Project Summary Esophageal atresia (EA) is the most common congenital disorder of the esophagus with a worldwide incidence of about 1 in 3,500 live births. EA can occur as an isolated finding, or in combination with either syndromic or non-syndromic developmental anomalies. Left untreated, EA is a fatal disorder because the atretic segment obstructs the esophagus. Fortunately, it can be cured surgically in nearly all infants, however the majority suffer from severe gastroesophageal reflux and dysphagia as a result of impaired esophageal motility. Although the cause of EA is not known, a genetic component is predicted based on its occurrence in complex developmen- tal syndromes and its higher incidence in monozygotic vs. dizygotic twins. No single gene mutations have been conclusively shown to cause EA. We have developed the first animal model of isolated EA by engineering a mutation in the smooth muscle myosin heavy chain gene (Myh11) that we have previously shown alters myosin regulation. In zebrafish, the identical mutation causes invasive expansion of the intestine. In mice the predomi- nant phenotype is EA, although invasive-like intestinal lesions are detected. The mutation disrupts smooth muscle contractility as a result of altered myosin regulation. This suggests that genetic variants in MYH11 and other smooth muscle regulatory genes could cause both EA and its associated esophageal motility disorders. Preliminary transcriptional profiling studies of esophagi from Myh11 mutants before the EA phenotype is de- tected showed altered regulation of genes involved in nervous system and striated muscle development. This suggest that defects in esophageal neuromuscular function may be an intrinsic defect associated with EA that arises independently of atresia. Supporting this, immunostainings show altered esophageal nerve fiber density, reduced number and size of esophageal ganglia and altered striated muscle development in mutant esophagi The goal of this proposal is to expand these findings by examining these and other gene expression changes in older Myh11 mutants, by quantifying changes in neuronal density and neuronal subtypes, and by conducting in vitro functional analyses in primary cultures of esophageal neurons.

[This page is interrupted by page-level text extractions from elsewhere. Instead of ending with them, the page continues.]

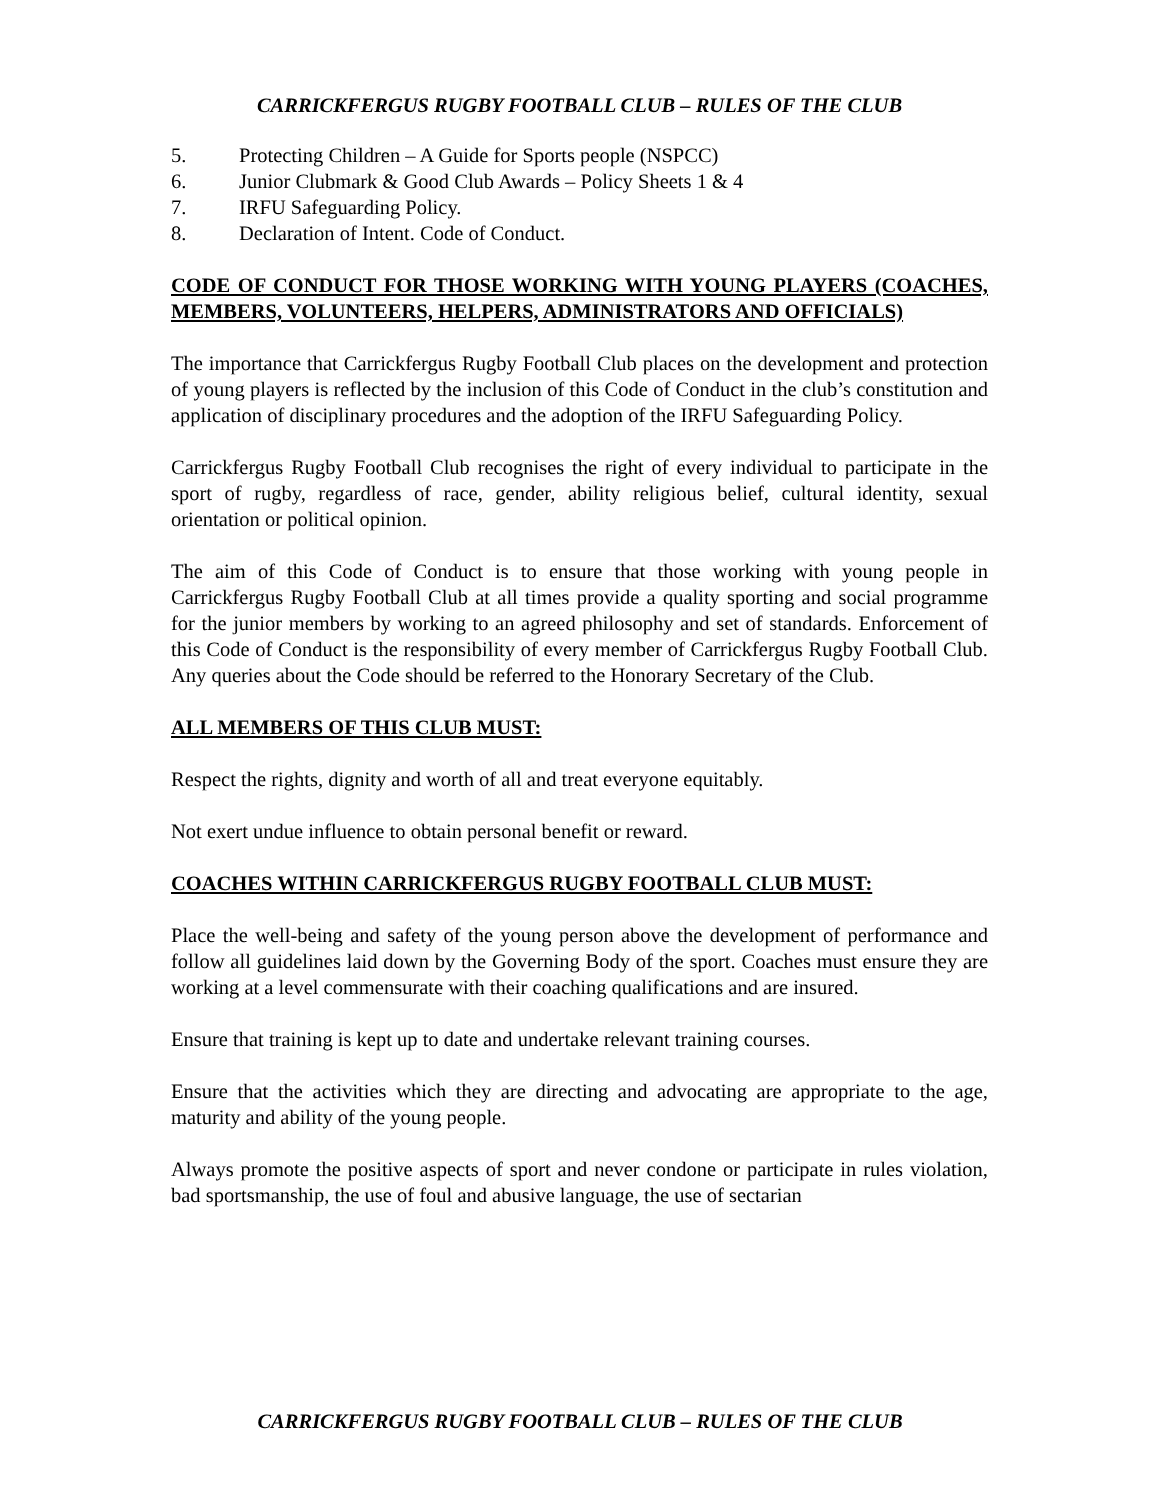CARRICKFERGUS RUGBY FOOTBALL CLUB – RULES OF THE CLUB
5. Protecting Children – A Guide for Sports people (NSPCC)
6. Junior Clubmark & Good Club Awards – Policy Sheets 1 & 4
7. IRFU Safeguarding Policy.
8. Declaration of Intent. Code of Conduct.
CODE OF CONDUCT FOR THOSE WORKING WITH YOUNG PLAYERS (COACHES, MEMBERS, VOLUNTEERS, HELPERS, ADMINISTRATORS AND OFFICIALS)
The importance that Carrickfergus Rugby Football Club places on the development and protection of young players is reflected by the inclusion of this Code of Conduct in the club’s constitution and application of disciplinary procedures and the adoption of the IRFU Safeguarding Policy.
Carrickfergus Rugby Football Club recognises the right of every individual to participate in the sport of rugby, regardless of race, gender, ability religious belief, cultural identity, sexual orientation or political opinion.
The aim of this Code of Conduct is to ensure that those working with young people in Carrickfergus Rugby Football Club at all times provide a quality sporting and social programme for the junior members by working to an agreed philosophy and set of standards. Enforcement of this Code of Conduct is the responsibility of every member of Carrickfergus Rugby Football Club. Any queries about the Code should be referred to the Honorary Secretary of the Club.
ALL MEMBERS OF THIS CLUB MUST:
Respect the rights, dignity and worth of all and treat everyone equitably.
Not exert undue influence to obtain personal benefit or reward.
COACHES WITHIN CARRICKFERGUS RUGBY FOOTBALL CLUB MUST:
Place the well-being and safety of the young person above the development of performance and follow all guidelines laid down by the Governing Body of the sport. Coaches must ensure they are working at a level commensurate with their coaching qualifications and are insured.
Ensure that training is kept up to date and undertake relevant training courses.
Ensure that the activities which they are directing and advocating are appropriate to the age, maturity and ability of the young people.
Always promote the positive aspects of sport and never condone or participate in rules violation, bad sportsmanship, the use of foul and abusive language, the use of sectarian
CARRICKFERGUS RUGBY FOOTBALL CLUB – RULES OF THE CLUB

项目摘要 食道闭锁（EA）是食道最常见的先天性疾病，全球发病率 大约有3,500名活产中的1个。 EA可以作为孤立的发现或与综合症或结合 非综合发育异常。剩下的未治疗，ea是一种致命的疾病 阻塞食道。幸运的是，几乎所有婴儿都可以通过手术治愈，但是多数患者 由于食管运动受损而导致严重的胃食管反流和吞咽困难。虽然 EA的原因尚不清楚，遗传成分是根据其在复杂发育中的出现而预测的 TAL综合征及其在单卵双胞胎与双卵双胞胎中的发病率更高。没有单个基因突变是 最终证明会导致EA。我们通过工程A开发了第一个孤立EA的动物模型 我们以前显示的平滑肌肌球蛋白重链基因（MYH11）中的突变改变了肌球蛋白 规定。在斑马鱼中，相同的突变会导致肠的浸润性膨胀。在小鼠中 NANT表型是EA，尽管检测到了浸润性的肠道病变。突变破坏了光滑 肌球蛋白调节的改变导致肌肉收缩力。这表明MYH11和 其他平滑肌调节基因可能会引起EA及其相关的食管运动障碍。 在EA表型之前，来自MyH11突变体的食管的初步转录研究研究 指示显示了与神经系统和肌肉发育相关的基因的调节改变。这 表明食管神经肌肉功能的缺陷可能是与EA相关的固有缺陷 独立于闭锁。支持这一点，免疫染色显示食管神经纤维密度改变， 食管神经节的数量和大小减少，并改变了突变食管突变的肌肉发育 该提案的目的是通过检查这些基因表达变化来扩展这些发现 在较旧的MyH11突变体中，通过量化神经元密度和神经元亚型的变化，并通过进行 食管神经元原发性培养物中的体外功能分析。